Guatemala, 1954. The military coup perpetrated by Carlos Castillo Armas and supported by the CIA topples the government of Jacobo Árbenz. Behind this violent act is a lie passed off as truth, which forever changes the development of Latin America: the accusation by the Eisenhower administration that Árbenz encouraged the spread of Soviet Communism in the Americas. Harsh Times is a story of international conspiracies and conflicting interests in the time of the Cold War, the echoes of which are still felt today. In this novel, Nobel Prize in Literature winner Mario Vargas Llosa fuses reality with two fictions: that of the narrator, who freely re-creates characters and situations, and the one designed by those who would control the politics and the economy of a continent by manipulating its history.
Sometimes Vargas Llosa resorts to what has become a signature technique, interleaving conversations that take place at different times, so that we see Trujillo, for example, simultaneously receiving Castillo Armas in his office and complaining about the Guatemalan’s ingratitude to Abbes Garcia. The effect is prismatic; the reader is caught up in the swirl of history, privy to secrets but also unbalanced, buffeted around ... The gravitational pull of Trujillo and his gang of monsters on the narrative is so great that the Guatemalan presidents, the well-meaning Árbenz and preening Castillo Armas, often recede into the distance as the author becomes consumed once again with the grotesque Dominicans ... a book with few heroes and many villains, pulled on by a pervasive undercurrent of despair ... Vargas Llosa has constructed a compelling and propulsive literary thriller, deeply informed by his experience as a public intellectual and a practicing politician. The Latin American novelist and the caudillo will always be mortal enemies, each one attempting to invent or dream into being a future that excludes or suppresses the other. In Harsh Times, Vargas Llosa has pulled back the curtain on a terrifying world of cynical realpolitik, and in a certain sense, has had the last word, demonstrating that no matter how powerful a dictator may be, ultimately his legacy will be shaped by writers.

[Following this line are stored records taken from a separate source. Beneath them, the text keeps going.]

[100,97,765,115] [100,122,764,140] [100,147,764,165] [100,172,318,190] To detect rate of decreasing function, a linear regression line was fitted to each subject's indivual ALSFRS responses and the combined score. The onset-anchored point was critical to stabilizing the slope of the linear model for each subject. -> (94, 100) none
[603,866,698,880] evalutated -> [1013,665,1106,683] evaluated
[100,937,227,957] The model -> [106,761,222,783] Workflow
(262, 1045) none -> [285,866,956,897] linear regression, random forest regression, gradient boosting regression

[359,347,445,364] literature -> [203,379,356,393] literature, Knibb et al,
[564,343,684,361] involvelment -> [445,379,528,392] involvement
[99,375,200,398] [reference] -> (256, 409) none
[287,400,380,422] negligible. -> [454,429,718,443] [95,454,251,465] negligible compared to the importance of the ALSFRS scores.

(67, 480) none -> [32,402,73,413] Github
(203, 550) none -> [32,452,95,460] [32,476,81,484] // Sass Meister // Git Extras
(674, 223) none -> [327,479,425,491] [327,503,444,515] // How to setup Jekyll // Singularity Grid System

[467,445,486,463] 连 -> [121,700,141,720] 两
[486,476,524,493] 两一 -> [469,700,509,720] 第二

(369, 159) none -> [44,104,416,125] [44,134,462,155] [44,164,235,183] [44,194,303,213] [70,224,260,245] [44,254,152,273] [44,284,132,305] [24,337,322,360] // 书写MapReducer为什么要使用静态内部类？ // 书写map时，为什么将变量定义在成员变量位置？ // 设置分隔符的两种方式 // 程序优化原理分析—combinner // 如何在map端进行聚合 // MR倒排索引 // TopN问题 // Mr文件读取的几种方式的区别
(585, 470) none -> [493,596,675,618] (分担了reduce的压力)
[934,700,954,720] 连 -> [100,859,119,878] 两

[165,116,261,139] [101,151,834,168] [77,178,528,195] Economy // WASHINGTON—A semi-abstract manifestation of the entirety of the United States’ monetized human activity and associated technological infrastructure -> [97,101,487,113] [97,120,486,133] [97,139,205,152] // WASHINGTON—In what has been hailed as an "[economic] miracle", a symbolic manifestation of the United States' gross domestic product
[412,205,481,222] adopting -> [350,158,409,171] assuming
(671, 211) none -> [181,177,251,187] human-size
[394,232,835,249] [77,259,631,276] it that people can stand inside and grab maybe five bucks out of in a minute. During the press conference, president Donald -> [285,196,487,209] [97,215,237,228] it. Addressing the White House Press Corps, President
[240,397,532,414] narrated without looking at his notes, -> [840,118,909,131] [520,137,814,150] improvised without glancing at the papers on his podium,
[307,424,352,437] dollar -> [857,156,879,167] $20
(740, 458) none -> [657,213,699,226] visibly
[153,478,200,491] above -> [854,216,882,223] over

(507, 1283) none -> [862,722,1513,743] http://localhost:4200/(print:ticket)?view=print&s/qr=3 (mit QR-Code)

As he tells the story, Vargas Llosa puts himself, and us, inside the minds of most of these characters, as Shakespeare does with the mind of Macbeth ... I have only sketched this dense though not overlong book, peopled with many other characters whose tangled actions and motivations are reported in detail. After 300-odd pages with this dismal crew, you might crave a shower ... [Vargas Llosa's] characterizations of great and petty monsters in Harsh Times leaves no doubt of his clear eye for the sinister temptations of power, whether of left or right. He is now a citizen of Spain who has taught at Harvard and spends time in London and Peru. Above and beyond his political outlook, Harsh Times proves that he remains at heart a master storyteller.
This is a political novel, also, I suppose, now a historical one ... This richly peopled novel is also a violent political thriller. It is full of action and is, for two reasons, demanding for the reader. First, Vargas Llosa sometimes describes the same incident twice, the second time from a different point of view, when we already know what has happened. This can be confusing. Second, there is a huge number of characters, and I would have found it easier to remember who is who if the publishers had supplied a cast list. Scrupulous readers might be advised to do this for themselves ... Setting such reservations aside, this is a splendidly rich and absorbing novel. It tells remarkable stories and it is, unlike much that may be classed as historical fiction, politically serious. There are sharp portraits, not least of an American ambassador who peddled unreality with missionary zeal. As in the work of some of the author’s masters – notably Conrad and Thomas Mann – the horrors described are relieved, and their reading made tolerable, by a tone of voice rich in irony.